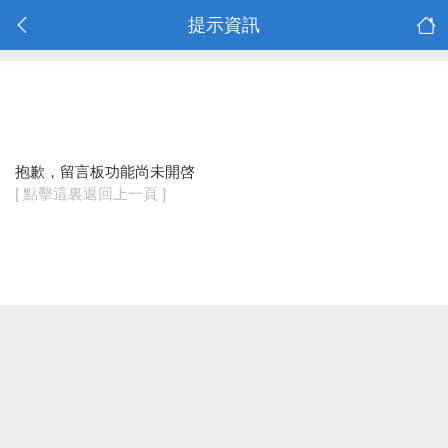
提示資訊
抱歉，留言板功能尚未開啓
[ 點擊這裏返回上一頁 ]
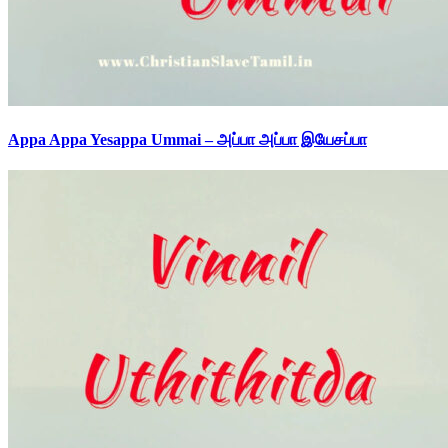
Appa Appa Yesappa Ummai – அப்பா அப்பா இயேசப்பா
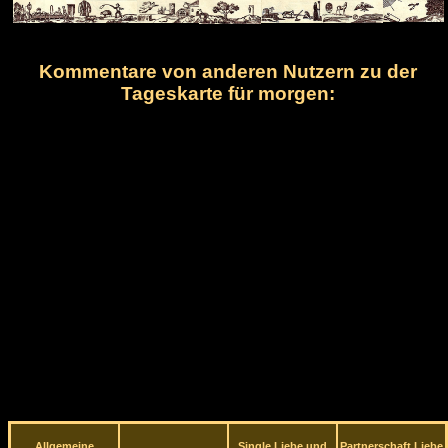
Kommentare von anderen Nutzern zu der
Tageskarte für morgen:
Allgemeine
Single Liebe und
Partnerschaft Liebe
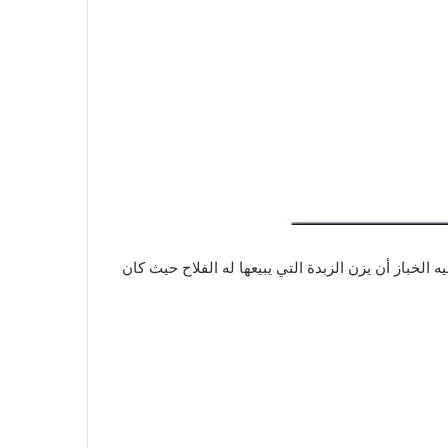
ه الخباز أن يزن الزبدة التي يبيعها له الفلاح حيث كان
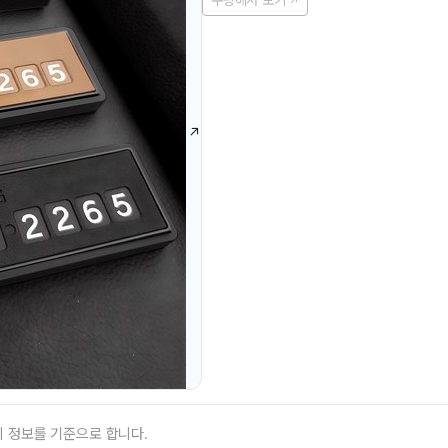
쿠팡에서 보기
의 정보를 기준으로 합니다.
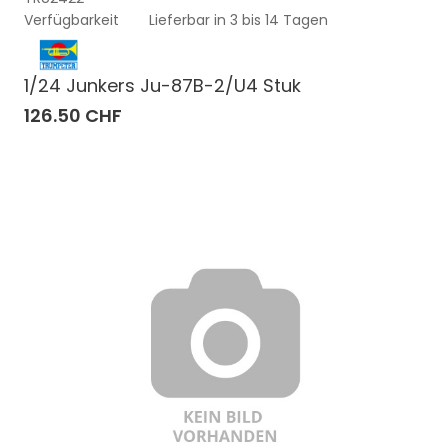
Verfügbarkeit
Lieferbar in 3 bis 14 Tagen
1/24 Junkers Ju-87B-2/U4 Stuk
126.50 CHF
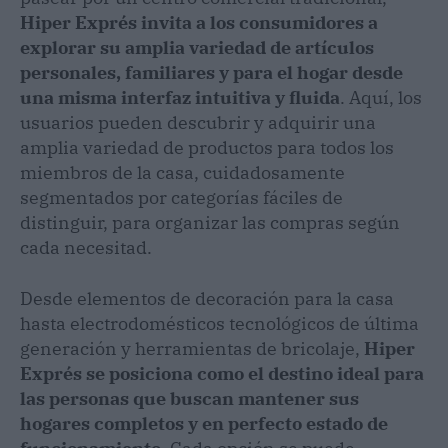
Hiper Exprés invita a los consumidores a
explorar su amplia variedad de artículos
personales, familiares y para el hogar desde
una misma interfaz intuitiva y fluida
. Aquí, los
usuarios pueden descubrir y adquirir una
amplia variedad de productos para todos los
miembros de la casa, cuidadosamente
segmentados por categorías fáciles de
distinguir, para organizar las compras según
cada necesitad.
Desde elementos de decoración para la casa
hasta electrodomésticos tecnológicos de última
generación y herramientas de bricolaje,
Hiper
Exprés se posiciona como el destino ideal para
las personas que buscan mantener sus
hogares completos y en perfecto estado de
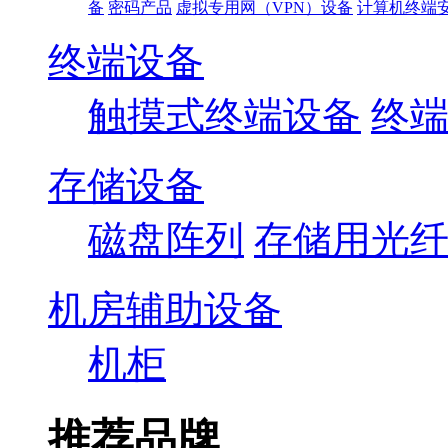
备
密码产品
虚拟专用网（VPN）设备
计算机终端
终端设备
触摸式终端设备
终
存储设备
磁盘阵列
存储用光
机房辅助设备
机柜
推荐品牌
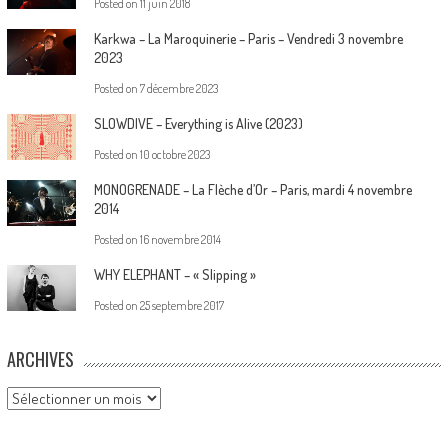
Posted on
11 juin 2018
Karkwa – La Maroquinerie – Paris – Vendredi 3 novembre
2023
Posted on
7 décembre 2023
SLOWDIVE – Everything is Alive (2023)
Posted on
10 octobre 2023
MONOGRENADE – La Flèche d’Or – Paris, mardi 4 novembre
2014
Posted on
16 novembre 2014
WHY ELEPHANT – « Slipping »
Posted on
25 septembre 2017
ARCHIVES
Archives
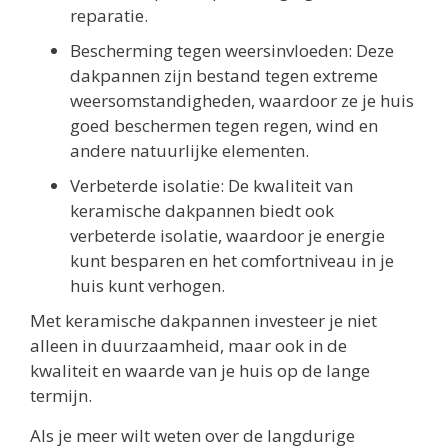
reparatie.
Bescherming tegen weersinvloeden: Deze
dakpannen zijn bestand tegen extreme
weersomstandigheden, waardoor ze je huis
goed beschermen tegen regen, wind en
andere natuurlijke elementen.
Verbeterde isolatie: De kwaliteit van
keramische dakpannen biedt ook
verbeterde isolatie, waardoor je energie
kunt besparen en het comfortniveau in je
huis kunt verhogen.
Met keramische dakpannen investeer je niet
alleen in duurzaamheid, maar ook in de
kwaliteit en waarde van je huis op de lange
termijn.
Als je meer wilt weten over de langdurige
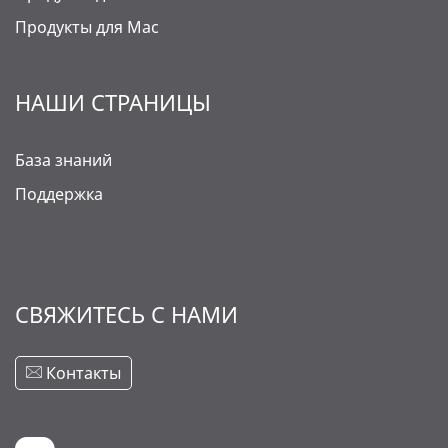
Продукты для Mac
НАШИ СТРАНИЦЫ
База знаний
Поддержка
СВЯЖИТЕСЬ С НАМИ
Контакты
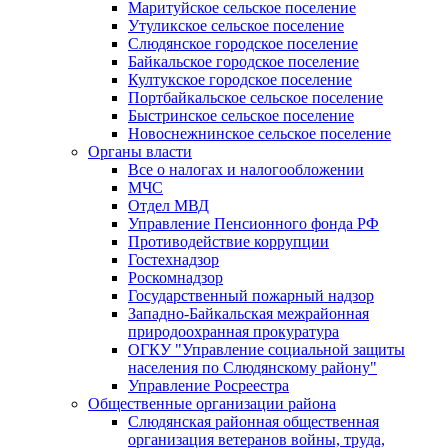
Маритуйское сельское поселение
Утуликское сельское поселение
Слюдянское городское поселение
Байкальское городское поселение
Култукское городское поселение
Портбайкальское сельское поселение
Быстринское сельское поселение
Новоснежнинское сельское поселение
Органы власти
Все о налогах и налогообложении
МЧС
Отдел МВД
Управление Пенсионного фонда РФ
Противодействие коррупции
Гостехнадзор
Роскомнадзор
Государственный пожарный надзор
Западно-Байкальская межрайонная
природоохранная прокуратура
ОГКУ "Управление социальной защиты
населения по Слюдянскому району"
Управление Росреестра
Общественные организации района
Слюдянская районная общественная
организация ветеранов войны, труда,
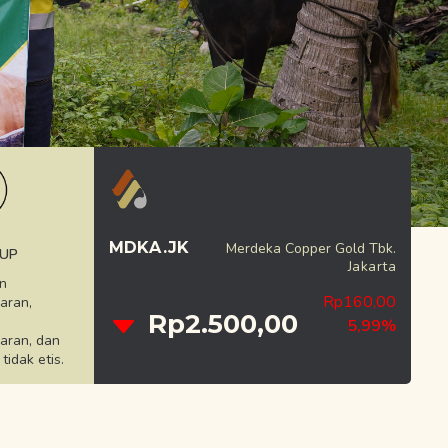
MDKA.JK
Merdeka Copper Gold Tbk.
 UP
Jakarta
n
Rp160,00
aran,
Rp2.500,00
5,99%
aran, dan
tidak etis.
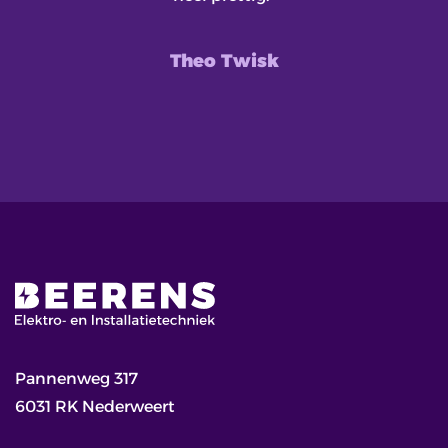
Theo Twisk
Pannenweg 317
6031 RK Nederweert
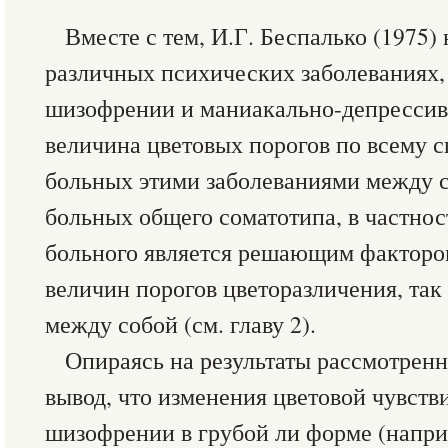
Вместе с тем, И.Г. Беспалько (1975)
различных психических заболеваниях, 
шизофрении и маниакально-депрессив
величина цветовых порогов по всему с
больных этими заболеваниями между со
больных общего соматотипа, в частнос
больного является решающим факторо
величин порогов цветоразличения, так
между собой (см. главу 2).
Опираясь на результаты рассмотренн
вывод, что изменения цветовой чувств
шизофрении в грубой ли форме (напри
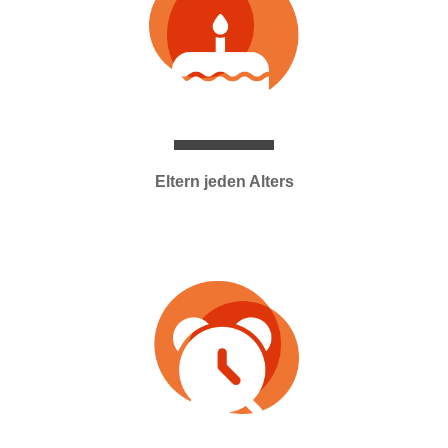
Eltern jeden Alters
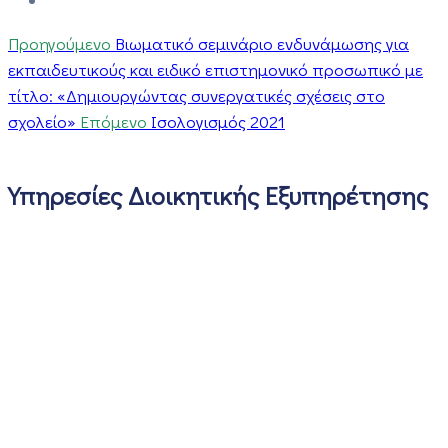
Προηγούμενο
Βιωματικό σεμινάριο ενδυνάμωσης για
εκπαιδευτικούς και ειδικό επιστημονικό προσωπικό με
τίτλο: «Δημιουργώντας συνεργατικές σχέσεις στο
σχολείο»
Επόμενο
Ισολογισμός 2021
Υπηρεσίες Διοικητικής Εξυπηρέτησης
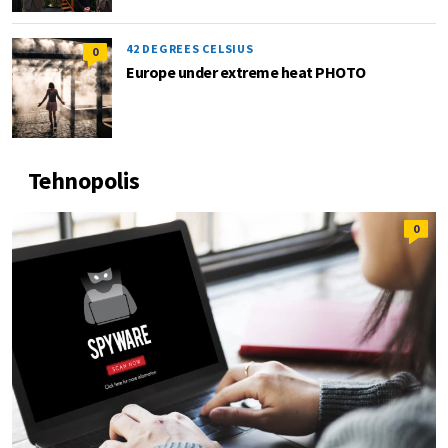
42 DEGREES CELSIUS
0
Europe under extreme heat PHOTO
Tehnopolis
0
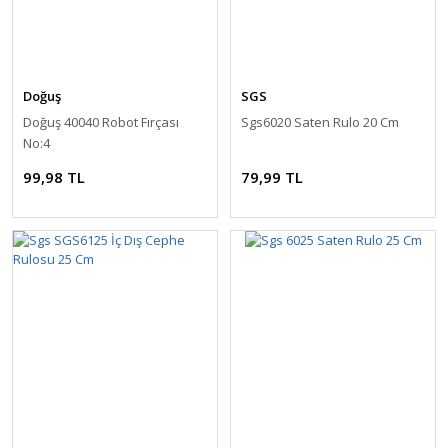
Doğuş
SGS
Doğuş 40040 Robot Fırçası
Sgs6020 Saten Rulo 20 Cm
No:4
99,98 TL
79,99 TL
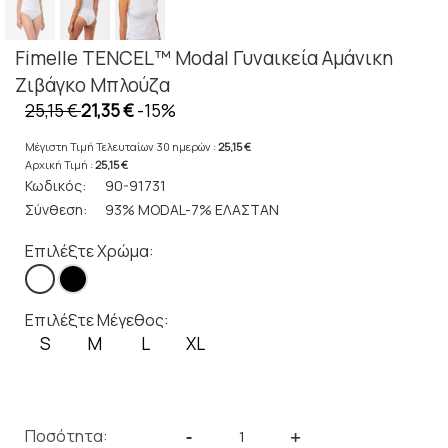
Fimelle TENCEL™ Modal Γυναικεία Αμάνικη
Ζιβάγκο Μπλούζα
25,15 €
21,35 €
-15%
Μέγιστη Τιμή Τελευταίων 30 ημερών :
25,15 €
Αρχική Τιμή :
25,15 €
Κωδικός:
90-91731
Σύνθεση:
93% MODAL-7% ΕΛΑΣΤΑΝ
Επιλέξτε Χρώμα:
Επιλέξτε Μέγεθος:
S
M
L
XL
Ποσότητα:
-
+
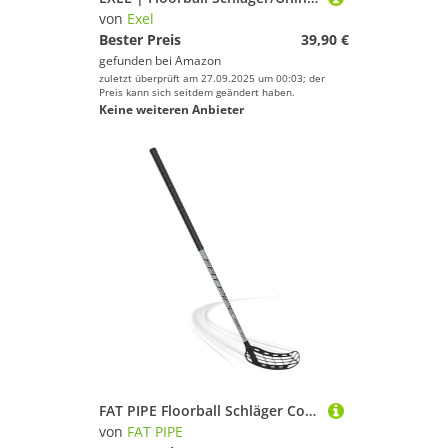
von
Exel
Bester Preis
39,90 €
gefunden bei
Amazon
zuletzt überprüft am 27.09.2025 um 00:03; der
Preis kann sich seitdem geändert haben.
Keine weiteren Anbieter
FAT PIPE Floorball Schläger Comet 33 PRO Silver (Schaftlänge 75 cm, rechte Hand Oben am Schläger, sogenannter Linksausleger)
von
FAT PIPE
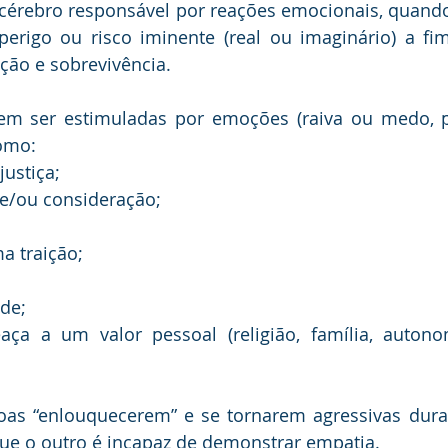
cérebro responsável por reações emocionais, quando
perigo ou risco iminente (real ou imaginário) a fim
ção e sobrevivência.
em ser estimuladas por emoções (raiva ou medo, p
como:
ustiça;
 e/ou consideração;
 traição;
ade;
a a um valor pessoal (religião, família, autonomi
as “enlouquecerem” e se tornarem agressivas duran
e o outro é incapaz de demonstrar empatia.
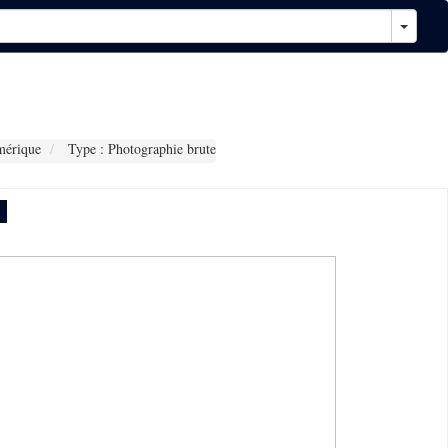
mérique
Type : Photographie brute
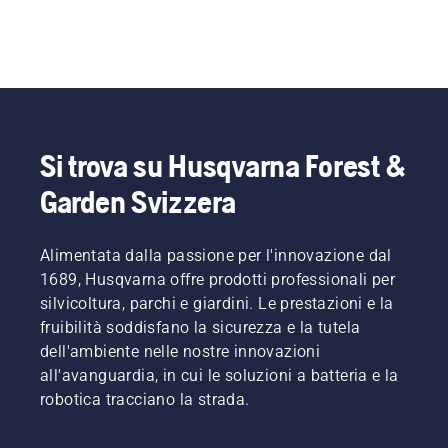
Si trova su Husqvarna Forest &
Garden Svizzera
Alimentata dalla passione per l'innovazione dal
1689, Husqvarna offre prodotti professionali per
silvicoltura, parchi e giardini. Le prestazioni e la
fruibilità soddisfano la sicurezza e la tutela
dell'ambiente nelle nostre innovazioni
all'avanguardia, in cui le soluzioni a batteria e la
robotica tracciano la strada.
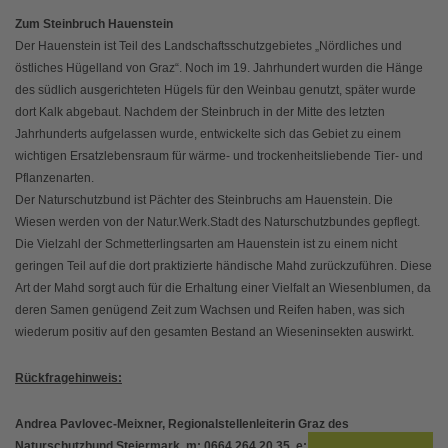
Zum Steinbruch Hauenstein
Der Hauenstein ist Teil des Landschaftsschutzgebietes „Nördliches und
östliches Hügelland von Graz“. Noch im 19. Jahrhundert wurden die Hänge
des südlich ausgerichteten Hügels für den Weinbau genutzt, später wurde
dort Kalk abgebaut. Nachdem der Steinbruch in der Mitte des letzten
Jahrhunderts aufgelassen wurde, entwickelte sich das Gebiet zu einem
wichtigen Ersatzlebensraum für wärme- und trockenheitsliebende Tier- und
Pflanzenarten.
Der Naturschutzbund ist Pächter des Steinbruchs am Hauenstein. Die
Wiesen werden von der Natur.Werk.Stadt des Naturschutzbundes gepflegt.
Die Vielzahl der Schmetterlingsarten am Hauenstein ist zu einem nicht
geringen Teil auf die dort praktizierte händische Mahd zurückzuführen. Diese
Art der Mahd sorgt auch für die Erhaltung einer Vielfalt an Wiesenblumen, da
deren Samen genügend Zeit zum Wachsen und Reifen haben, was sich
wiederum positiv auf den gesamten Bestand an Wieseninsekten auswirkt.
Rückfragehinweis:
Andrea Pavlovec-Meixner, Regionalstellenleiterin Graz des
Naturschutzbund Steiermark, m: 0664 264 20 35, e:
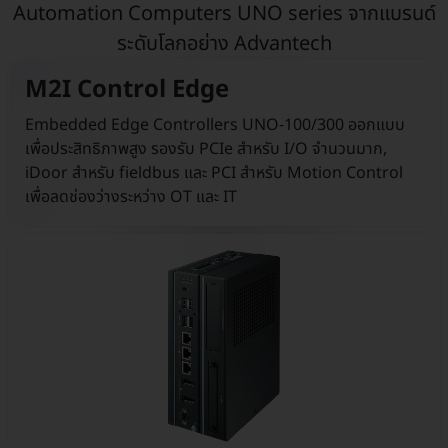
Automation Computers UNO series จากแบรนด์
ระดับโลกอย่าง Advantech
M2I Control Edge
Embedded Edge Controllers UNO-100/300 ออกแบบ
เพื่อประสิทธิภาพสูง รองรับ PCIe สำหรับ I/O จำนวนมาก,
iDoor สำหรับ fieldbus และ PCI สำหรับ Motion Control
เพื่อลดช่องว่างระหว่าง OT และ IT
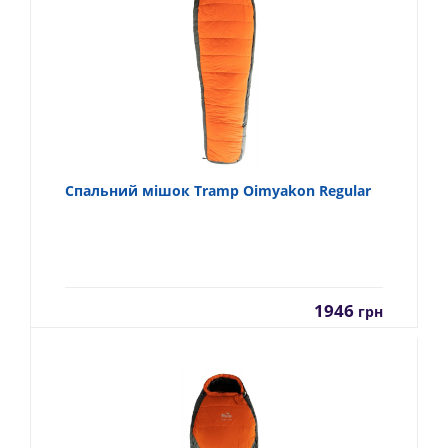
Спальний мішок Tramp Oimyakon Regular
1946
грн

- - -

Exercise prompt:
Quote the listing word for word from its beginning through the line containing "의 정보를 기준으로 합니다.", both ends included. Leave the pictures out.

Response to this exercise:
提示資訊
抱歉，留言板功能尚未開啓
[ 點擊這裏返回上一頁 ]
Appa Appa Yesappa Ummai – அப்பா அப்பா இயேசப்பா
Kommentare von anderen Nutzern zu der
Tageskarte für morgen:
Allgemeine
Single Liebe und
Partnerschaft Liebe
ه الخباز أن يزن الزبدة التي يبيعها له الفلاح حيث كان
쿠팡에서 보기
의 정보를 기준으로 합니다.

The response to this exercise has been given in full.